§ **Description of the task**
Count every line below that contains "evenodd", then give that count and nothing else.

§ **Exercise inputs**
===

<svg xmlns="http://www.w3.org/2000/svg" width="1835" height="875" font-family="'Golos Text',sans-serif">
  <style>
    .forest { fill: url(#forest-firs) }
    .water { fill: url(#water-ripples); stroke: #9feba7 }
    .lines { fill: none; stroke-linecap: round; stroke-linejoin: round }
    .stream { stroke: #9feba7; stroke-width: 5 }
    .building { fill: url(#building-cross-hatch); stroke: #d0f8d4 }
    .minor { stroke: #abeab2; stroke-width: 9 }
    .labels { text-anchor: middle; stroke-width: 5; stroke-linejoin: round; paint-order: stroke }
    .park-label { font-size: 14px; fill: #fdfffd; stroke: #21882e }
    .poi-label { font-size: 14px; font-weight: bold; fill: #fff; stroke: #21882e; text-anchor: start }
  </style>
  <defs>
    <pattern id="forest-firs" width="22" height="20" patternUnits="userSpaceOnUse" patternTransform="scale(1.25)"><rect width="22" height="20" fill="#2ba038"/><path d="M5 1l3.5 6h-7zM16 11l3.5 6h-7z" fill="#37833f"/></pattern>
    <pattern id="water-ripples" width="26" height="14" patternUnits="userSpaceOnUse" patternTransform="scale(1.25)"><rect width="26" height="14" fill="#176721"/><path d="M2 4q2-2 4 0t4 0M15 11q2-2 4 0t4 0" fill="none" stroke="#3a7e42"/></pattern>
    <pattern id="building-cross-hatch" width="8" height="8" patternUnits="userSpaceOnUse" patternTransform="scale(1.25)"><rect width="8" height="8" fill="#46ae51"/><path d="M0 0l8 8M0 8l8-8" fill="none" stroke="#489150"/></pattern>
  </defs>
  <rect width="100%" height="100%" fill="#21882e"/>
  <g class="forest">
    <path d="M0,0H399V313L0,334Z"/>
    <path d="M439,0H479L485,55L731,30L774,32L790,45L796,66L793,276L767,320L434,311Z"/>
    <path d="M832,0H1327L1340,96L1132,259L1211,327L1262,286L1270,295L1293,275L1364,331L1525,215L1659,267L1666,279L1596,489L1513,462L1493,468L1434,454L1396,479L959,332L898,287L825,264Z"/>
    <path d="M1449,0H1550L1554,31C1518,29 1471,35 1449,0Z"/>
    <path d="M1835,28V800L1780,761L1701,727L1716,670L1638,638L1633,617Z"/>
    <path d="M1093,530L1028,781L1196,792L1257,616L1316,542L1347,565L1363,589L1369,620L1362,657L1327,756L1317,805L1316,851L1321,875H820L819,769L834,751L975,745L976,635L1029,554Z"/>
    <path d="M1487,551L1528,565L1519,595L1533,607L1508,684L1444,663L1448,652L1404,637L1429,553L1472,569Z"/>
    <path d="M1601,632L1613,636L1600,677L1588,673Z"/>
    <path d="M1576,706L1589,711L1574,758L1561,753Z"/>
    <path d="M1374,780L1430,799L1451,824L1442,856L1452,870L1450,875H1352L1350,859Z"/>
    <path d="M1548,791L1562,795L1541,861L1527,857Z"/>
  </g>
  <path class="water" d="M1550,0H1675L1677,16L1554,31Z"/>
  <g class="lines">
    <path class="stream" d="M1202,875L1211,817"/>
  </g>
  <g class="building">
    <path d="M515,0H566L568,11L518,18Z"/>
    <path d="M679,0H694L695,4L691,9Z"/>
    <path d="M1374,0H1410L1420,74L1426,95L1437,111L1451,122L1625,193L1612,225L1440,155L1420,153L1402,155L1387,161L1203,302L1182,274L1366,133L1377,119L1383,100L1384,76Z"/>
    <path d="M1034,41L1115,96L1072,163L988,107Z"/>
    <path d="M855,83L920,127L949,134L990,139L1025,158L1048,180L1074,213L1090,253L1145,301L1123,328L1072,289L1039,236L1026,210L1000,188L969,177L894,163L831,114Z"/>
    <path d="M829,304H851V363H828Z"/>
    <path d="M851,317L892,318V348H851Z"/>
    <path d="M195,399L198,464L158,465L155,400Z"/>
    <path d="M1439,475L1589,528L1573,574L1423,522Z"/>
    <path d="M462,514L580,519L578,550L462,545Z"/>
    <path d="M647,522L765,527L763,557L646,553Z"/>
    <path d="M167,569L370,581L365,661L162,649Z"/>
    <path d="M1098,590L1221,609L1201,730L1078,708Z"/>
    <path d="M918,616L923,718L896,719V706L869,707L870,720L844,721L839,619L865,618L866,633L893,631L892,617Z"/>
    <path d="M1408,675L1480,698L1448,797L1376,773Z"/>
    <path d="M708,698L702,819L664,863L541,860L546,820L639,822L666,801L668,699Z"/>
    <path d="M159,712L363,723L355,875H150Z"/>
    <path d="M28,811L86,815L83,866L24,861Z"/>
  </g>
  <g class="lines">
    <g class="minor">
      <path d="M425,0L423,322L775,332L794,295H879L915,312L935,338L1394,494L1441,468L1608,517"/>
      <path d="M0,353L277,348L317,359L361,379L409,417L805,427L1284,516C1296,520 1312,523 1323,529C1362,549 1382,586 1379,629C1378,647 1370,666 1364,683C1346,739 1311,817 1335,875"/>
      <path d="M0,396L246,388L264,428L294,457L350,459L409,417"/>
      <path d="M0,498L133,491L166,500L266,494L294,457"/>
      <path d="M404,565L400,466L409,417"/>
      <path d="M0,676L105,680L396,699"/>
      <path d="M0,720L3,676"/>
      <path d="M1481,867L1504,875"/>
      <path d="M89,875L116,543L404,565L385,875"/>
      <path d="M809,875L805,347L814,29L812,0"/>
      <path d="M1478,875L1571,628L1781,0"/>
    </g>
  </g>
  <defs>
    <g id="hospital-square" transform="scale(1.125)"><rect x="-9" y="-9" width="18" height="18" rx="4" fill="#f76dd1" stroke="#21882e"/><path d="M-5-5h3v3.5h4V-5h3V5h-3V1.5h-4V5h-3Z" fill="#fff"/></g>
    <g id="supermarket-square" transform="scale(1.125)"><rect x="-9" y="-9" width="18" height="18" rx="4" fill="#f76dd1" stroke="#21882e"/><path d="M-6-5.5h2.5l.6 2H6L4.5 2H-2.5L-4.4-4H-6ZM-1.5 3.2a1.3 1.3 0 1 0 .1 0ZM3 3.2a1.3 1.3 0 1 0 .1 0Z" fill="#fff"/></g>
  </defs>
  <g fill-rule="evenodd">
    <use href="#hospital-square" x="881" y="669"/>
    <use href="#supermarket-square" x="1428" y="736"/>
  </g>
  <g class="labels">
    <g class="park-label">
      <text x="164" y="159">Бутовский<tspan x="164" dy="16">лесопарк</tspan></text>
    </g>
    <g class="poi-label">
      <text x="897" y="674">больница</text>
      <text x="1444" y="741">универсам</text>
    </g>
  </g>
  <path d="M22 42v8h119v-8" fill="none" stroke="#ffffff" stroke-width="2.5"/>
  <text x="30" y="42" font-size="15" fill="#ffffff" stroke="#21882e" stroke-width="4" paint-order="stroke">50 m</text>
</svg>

===

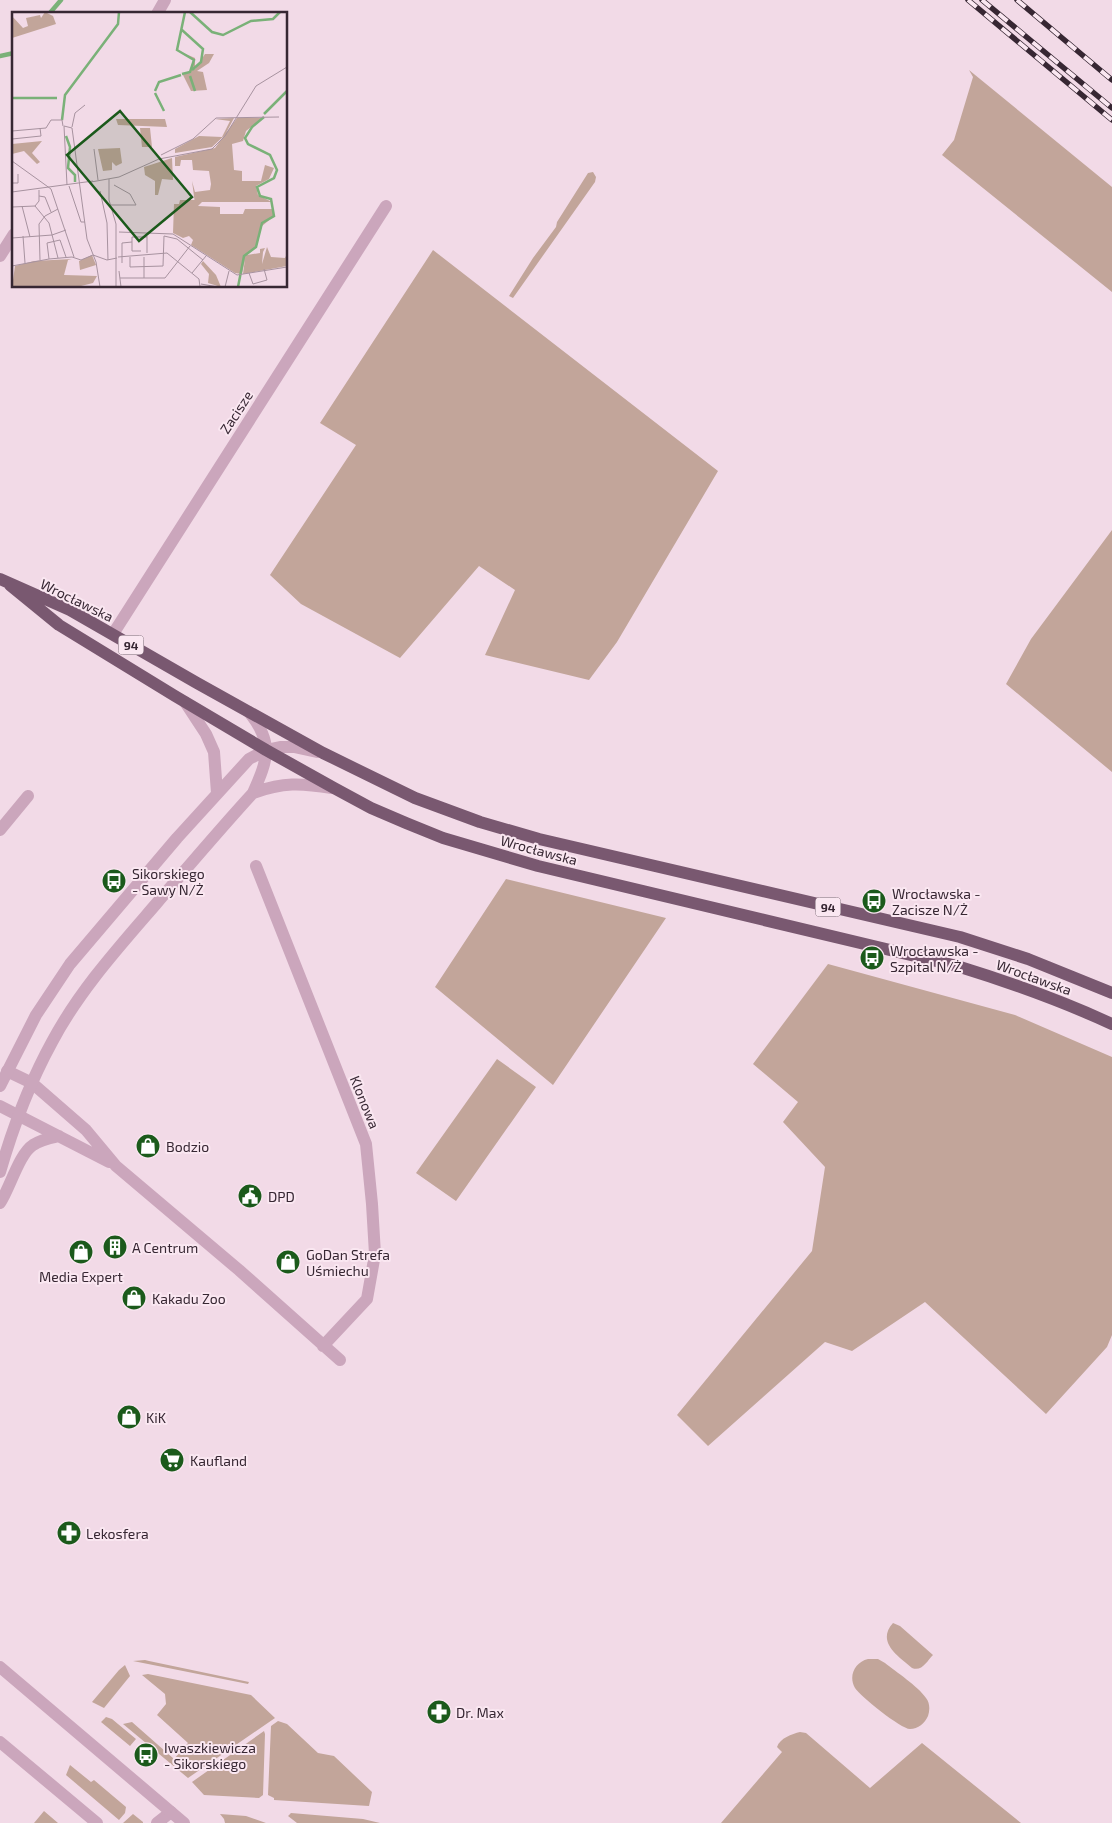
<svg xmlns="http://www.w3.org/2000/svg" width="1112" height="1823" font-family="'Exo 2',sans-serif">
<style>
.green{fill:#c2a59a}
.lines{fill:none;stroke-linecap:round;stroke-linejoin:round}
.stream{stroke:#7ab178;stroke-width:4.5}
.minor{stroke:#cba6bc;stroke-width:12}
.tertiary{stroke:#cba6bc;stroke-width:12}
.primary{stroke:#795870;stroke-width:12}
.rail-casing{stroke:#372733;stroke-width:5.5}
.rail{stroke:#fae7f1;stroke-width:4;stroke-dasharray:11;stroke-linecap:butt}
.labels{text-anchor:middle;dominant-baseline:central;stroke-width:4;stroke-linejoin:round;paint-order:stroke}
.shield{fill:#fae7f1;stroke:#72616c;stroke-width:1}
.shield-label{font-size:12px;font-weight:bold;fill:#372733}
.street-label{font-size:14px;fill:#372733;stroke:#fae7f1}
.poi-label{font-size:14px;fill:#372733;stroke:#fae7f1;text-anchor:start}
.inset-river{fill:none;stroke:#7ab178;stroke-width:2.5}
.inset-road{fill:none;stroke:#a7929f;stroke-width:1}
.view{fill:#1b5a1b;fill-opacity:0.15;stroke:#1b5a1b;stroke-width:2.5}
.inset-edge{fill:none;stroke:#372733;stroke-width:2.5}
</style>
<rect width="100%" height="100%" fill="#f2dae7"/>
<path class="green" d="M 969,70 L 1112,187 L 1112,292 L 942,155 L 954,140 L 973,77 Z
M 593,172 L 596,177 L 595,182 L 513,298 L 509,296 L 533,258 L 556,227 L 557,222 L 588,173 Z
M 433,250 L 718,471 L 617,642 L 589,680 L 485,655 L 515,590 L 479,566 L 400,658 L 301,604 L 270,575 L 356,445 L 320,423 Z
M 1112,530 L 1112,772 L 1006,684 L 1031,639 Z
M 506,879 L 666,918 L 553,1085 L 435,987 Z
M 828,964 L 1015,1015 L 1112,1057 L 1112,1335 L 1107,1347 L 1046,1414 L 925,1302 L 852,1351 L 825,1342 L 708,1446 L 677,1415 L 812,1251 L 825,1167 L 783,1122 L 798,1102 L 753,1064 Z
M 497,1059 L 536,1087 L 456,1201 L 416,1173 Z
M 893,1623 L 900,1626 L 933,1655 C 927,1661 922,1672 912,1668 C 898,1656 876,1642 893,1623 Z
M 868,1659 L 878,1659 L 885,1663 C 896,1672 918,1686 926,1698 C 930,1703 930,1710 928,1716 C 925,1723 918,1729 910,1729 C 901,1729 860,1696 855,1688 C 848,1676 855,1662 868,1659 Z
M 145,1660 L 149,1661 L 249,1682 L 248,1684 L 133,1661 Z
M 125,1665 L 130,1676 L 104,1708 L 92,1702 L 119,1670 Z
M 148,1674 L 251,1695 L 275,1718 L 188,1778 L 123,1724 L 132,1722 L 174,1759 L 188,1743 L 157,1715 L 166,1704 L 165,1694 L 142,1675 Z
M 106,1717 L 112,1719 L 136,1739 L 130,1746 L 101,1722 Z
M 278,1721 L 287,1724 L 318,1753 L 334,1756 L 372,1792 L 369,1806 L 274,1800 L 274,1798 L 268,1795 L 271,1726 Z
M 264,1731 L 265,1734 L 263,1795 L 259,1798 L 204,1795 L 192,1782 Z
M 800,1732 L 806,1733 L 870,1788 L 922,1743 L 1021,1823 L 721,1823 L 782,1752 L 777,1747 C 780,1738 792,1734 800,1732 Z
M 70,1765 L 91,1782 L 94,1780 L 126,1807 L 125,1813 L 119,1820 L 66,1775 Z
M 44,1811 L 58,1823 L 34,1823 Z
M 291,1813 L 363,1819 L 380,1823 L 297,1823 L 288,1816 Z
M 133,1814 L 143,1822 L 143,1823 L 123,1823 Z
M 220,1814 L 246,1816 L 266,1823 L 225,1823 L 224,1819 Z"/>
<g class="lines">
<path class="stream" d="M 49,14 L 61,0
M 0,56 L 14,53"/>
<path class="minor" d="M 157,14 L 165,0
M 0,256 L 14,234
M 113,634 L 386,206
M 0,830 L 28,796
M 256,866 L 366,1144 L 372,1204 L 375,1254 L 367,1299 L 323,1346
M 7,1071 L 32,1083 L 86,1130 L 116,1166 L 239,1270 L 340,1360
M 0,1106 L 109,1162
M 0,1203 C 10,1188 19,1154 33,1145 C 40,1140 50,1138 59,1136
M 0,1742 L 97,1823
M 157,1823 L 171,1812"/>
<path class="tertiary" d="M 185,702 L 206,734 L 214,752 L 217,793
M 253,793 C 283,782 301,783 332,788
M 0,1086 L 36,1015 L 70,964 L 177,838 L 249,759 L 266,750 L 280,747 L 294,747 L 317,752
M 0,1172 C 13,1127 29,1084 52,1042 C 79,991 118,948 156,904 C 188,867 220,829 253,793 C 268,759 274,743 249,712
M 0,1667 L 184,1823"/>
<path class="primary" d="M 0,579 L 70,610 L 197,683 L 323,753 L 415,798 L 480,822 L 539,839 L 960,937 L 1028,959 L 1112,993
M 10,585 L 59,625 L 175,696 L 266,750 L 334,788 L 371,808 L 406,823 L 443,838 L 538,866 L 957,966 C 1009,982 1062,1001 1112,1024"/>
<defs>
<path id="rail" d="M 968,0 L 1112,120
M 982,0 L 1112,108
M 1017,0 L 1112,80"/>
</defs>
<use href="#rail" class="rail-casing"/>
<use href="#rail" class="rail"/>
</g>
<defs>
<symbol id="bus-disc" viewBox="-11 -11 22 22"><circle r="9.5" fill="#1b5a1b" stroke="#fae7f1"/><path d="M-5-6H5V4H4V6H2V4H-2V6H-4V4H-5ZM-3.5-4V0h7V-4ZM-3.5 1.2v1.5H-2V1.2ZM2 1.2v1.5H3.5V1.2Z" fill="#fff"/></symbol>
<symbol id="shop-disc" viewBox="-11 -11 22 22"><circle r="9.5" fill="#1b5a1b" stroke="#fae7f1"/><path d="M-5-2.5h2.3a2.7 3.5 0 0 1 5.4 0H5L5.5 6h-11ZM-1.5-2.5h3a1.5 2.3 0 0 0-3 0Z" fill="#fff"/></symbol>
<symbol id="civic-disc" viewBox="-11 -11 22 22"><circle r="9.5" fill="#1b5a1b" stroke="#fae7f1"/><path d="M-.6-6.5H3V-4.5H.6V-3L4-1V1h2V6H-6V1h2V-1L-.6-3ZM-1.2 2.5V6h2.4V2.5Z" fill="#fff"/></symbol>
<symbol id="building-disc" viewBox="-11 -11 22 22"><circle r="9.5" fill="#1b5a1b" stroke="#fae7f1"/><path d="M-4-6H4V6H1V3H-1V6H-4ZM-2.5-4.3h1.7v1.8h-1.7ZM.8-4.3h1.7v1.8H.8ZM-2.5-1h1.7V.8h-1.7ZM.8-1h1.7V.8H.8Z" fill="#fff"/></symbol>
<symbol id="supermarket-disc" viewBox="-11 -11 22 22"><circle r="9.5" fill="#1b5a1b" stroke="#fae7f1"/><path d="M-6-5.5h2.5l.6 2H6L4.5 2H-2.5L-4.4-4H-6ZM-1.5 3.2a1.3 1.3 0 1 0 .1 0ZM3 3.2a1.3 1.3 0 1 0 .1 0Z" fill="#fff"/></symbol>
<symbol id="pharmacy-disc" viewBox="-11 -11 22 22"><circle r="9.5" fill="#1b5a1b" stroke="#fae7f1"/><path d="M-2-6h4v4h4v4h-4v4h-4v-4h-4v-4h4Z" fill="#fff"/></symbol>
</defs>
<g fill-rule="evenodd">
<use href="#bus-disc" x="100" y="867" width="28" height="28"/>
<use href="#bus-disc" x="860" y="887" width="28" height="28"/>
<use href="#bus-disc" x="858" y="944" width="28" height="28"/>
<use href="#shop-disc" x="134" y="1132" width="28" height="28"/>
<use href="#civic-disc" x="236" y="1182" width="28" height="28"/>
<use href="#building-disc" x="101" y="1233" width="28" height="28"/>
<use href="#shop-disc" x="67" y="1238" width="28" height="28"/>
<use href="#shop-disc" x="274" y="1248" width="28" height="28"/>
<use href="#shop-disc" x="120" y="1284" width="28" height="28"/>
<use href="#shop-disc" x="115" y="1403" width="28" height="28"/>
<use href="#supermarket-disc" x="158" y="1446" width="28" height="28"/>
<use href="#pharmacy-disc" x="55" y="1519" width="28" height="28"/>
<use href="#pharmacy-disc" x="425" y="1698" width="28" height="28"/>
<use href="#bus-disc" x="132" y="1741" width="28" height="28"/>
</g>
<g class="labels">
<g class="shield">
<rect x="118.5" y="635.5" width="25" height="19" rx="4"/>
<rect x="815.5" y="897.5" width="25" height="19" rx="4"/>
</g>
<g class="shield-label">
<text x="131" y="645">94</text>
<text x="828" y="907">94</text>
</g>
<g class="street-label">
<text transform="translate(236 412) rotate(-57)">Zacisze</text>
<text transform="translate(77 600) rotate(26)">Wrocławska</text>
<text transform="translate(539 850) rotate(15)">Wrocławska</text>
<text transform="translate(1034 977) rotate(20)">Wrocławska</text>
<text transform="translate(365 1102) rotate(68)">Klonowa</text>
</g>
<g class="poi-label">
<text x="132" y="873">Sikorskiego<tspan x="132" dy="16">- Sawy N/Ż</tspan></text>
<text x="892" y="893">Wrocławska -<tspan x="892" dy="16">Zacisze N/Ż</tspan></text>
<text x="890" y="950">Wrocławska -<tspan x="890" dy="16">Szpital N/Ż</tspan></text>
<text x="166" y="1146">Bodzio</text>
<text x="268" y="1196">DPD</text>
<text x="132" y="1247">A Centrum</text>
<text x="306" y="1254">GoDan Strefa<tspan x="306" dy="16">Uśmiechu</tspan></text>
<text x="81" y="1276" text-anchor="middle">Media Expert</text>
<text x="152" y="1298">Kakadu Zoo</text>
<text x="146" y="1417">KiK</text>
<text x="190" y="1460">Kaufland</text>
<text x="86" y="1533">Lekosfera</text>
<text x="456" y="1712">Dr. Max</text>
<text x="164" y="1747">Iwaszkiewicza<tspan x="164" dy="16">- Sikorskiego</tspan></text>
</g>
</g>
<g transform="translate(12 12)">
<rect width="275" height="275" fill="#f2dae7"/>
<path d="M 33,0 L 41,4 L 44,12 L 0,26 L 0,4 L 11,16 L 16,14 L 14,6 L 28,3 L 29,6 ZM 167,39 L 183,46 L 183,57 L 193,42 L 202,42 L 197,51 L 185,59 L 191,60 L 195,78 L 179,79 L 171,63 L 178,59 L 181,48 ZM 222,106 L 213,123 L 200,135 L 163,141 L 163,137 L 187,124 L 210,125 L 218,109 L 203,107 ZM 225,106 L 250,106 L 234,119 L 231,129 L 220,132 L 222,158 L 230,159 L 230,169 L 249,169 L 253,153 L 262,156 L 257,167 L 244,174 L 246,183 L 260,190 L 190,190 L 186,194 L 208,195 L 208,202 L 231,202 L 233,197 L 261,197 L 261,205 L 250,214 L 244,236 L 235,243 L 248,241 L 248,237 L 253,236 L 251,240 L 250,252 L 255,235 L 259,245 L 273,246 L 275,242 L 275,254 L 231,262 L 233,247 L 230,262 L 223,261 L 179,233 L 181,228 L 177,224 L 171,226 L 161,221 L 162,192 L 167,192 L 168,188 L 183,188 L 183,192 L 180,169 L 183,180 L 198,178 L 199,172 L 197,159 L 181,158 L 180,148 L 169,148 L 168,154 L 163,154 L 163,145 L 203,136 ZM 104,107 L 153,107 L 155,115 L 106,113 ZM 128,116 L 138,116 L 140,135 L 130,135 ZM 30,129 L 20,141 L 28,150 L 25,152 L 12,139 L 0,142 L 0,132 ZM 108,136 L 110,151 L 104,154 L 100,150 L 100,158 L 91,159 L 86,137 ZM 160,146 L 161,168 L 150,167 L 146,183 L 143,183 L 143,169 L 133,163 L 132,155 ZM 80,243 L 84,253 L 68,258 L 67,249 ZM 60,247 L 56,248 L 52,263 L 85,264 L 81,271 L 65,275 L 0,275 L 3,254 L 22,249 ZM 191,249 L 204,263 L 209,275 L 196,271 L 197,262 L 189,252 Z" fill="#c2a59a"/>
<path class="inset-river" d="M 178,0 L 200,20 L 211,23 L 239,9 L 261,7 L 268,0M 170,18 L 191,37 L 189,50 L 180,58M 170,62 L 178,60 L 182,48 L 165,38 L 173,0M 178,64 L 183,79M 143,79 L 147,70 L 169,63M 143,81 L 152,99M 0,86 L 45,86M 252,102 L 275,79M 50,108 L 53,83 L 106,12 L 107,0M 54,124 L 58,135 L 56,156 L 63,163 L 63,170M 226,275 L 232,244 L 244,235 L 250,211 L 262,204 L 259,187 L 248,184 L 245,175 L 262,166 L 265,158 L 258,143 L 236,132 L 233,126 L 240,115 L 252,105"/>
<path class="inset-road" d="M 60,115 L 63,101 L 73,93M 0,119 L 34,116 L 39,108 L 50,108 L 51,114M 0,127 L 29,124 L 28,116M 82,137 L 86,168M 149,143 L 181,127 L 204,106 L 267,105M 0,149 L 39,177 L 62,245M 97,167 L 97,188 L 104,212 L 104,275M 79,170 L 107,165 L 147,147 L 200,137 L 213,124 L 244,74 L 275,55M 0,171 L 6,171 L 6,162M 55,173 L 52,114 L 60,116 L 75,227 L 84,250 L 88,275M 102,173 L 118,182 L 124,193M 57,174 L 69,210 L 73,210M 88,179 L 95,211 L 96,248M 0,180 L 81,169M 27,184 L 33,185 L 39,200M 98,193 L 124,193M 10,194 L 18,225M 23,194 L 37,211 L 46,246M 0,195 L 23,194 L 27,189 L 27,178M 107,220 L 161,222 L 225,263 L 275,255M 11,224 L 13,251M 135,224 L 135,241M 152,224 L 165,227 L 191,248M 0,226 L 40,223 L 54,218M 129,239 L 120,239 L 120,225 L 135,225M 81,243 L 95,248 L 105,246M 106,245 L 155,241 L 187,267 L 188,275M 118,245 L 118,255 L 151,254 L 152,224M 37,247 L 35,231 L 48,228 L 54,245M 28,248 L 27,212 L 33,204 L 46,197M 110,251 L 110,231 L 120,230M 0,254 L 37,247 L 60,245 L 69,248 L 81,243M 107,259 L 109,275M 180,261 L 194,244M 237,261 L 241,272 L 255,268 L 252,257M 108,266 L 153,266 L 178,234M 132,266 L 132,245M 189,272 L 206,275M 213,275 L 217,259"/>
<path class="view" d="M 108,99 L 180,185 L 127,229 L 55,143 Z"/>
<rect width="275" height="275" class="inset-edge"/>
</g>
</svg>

===

§ **Task output**
2